Bu yetki çerçevesinde yayımlanan 91, 95, 97, 99, 104, 107 ve 108 seri numaralı katma değer vergisi genel tebliğlerinde tevkifat yapmakla yükümlü kurum ve kuruluşlar ile tevkifat yapılacak işlemler ve tevkifat oranları açıklanmış bulunmaktadır.

91 seri no'lu katma değer vergisi genel tebliği'nin 93 seri no'lu katma değer vergisi genel tebliğ ile değişik (a/5-f) bölümünde sayılan kurum ve kuruluşlara verilen yapı denetim hizmetleri tevkifat kapsamına alınmıştır.
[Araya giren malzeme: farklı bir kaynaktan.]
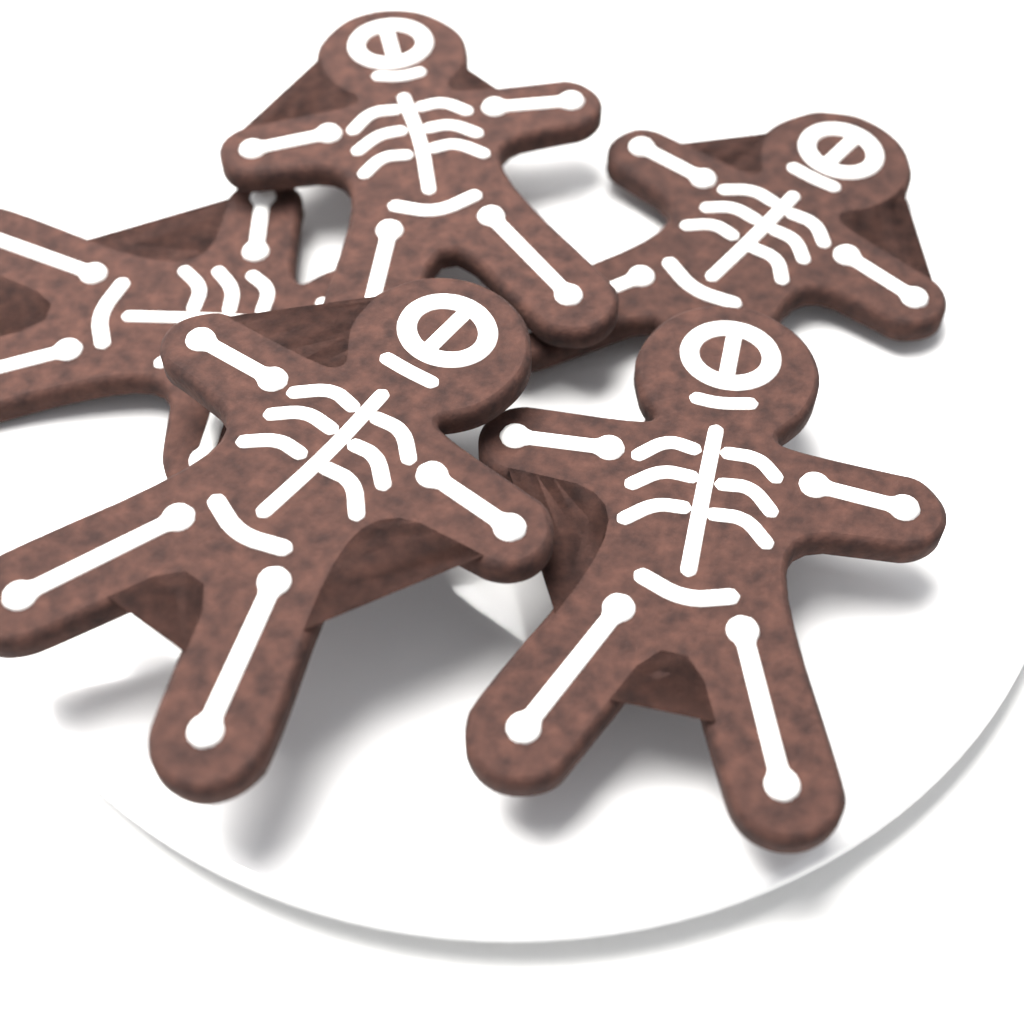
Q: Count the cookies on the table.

99 seri no'lu katma değer vergisi genel tebliğ ile de yapı denetim kuruluşlarının 91 seri numaralı katma değer vergisi genel tebliğinin (a/2) bölümünde sayılan kurum ve kuruluşların yanı sıra bütün katma değer vergisi mükelleflerine verdikleri yapı denetim hizmetlerinden katma değer vergisi tevkifatı yapılması uygun görülmüştür.
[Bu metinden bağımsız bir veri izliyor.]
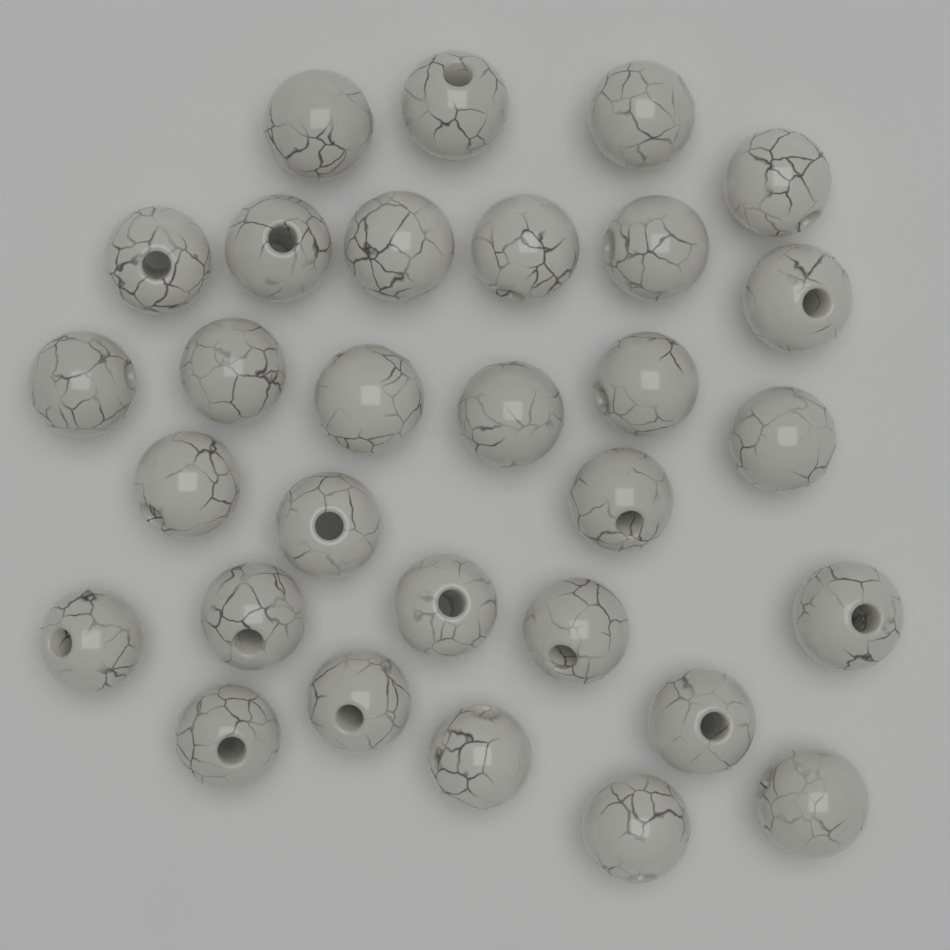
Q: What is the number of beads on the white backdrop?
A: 30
Diğer yandan yapı denetimi hakkındaki yasa'nın "yapı denetimi hizmet sözleşmeleri" başlıklı 5.maddesinde; yapı denetimi hizmet sözleşmeleri yapı sahibiyle denetim kuruluşları arasında akdedilir. bu sözleşmenin bir sureti taahhütname ekinde ilgili idareye verilir.

Bu sözleşmede; taahhüt edilen hizmetin konusu, yeri, inşaat alanı, süresi, varsa yapı sahibi ile yapı müteahhidi arasında akdedilen sözleşmede yer alan yapının fiziki özellikleri, yapı denetimi hizmet bedeli, yapı denetiminde görev alacak teknik personel listesi ve diğer yükümlülükler yer alır.

İlgili idare; yapı denetimi hizmet sözleşmesinde yer alan hükümlere, yapı sahibinin uyması halinde yapı tatil tutanağı düzenleyerek inşaatı durdurur, yapı denetim kuruluşunun uymaması halinde ise yapı denetimi komisyonuna bildirimde bulunur.

Yapı denetimi hizmetleri için denetim kuruluşlarına ödenecek hizmet bedelleri, asgari hizmet bedelinden az olmamak kaydıyla, projenin özellikleri ile yapının bulunduğu bölgenin fiziki, ekonomik ve sosyal özellikleri dikkate alınarak bu sözleşmede belirtilir.

Asgari hizmet bedeli, yapı yaklaşık maliyetinin yüzde 3'üdür. yapım süresi, iki yılı aşan yapılarda, bu oran, her altı ay için yüzde on arttırılır, iki yıldan kısa süren yapılarda ise her altı ay için yüzde 5 azaltılır.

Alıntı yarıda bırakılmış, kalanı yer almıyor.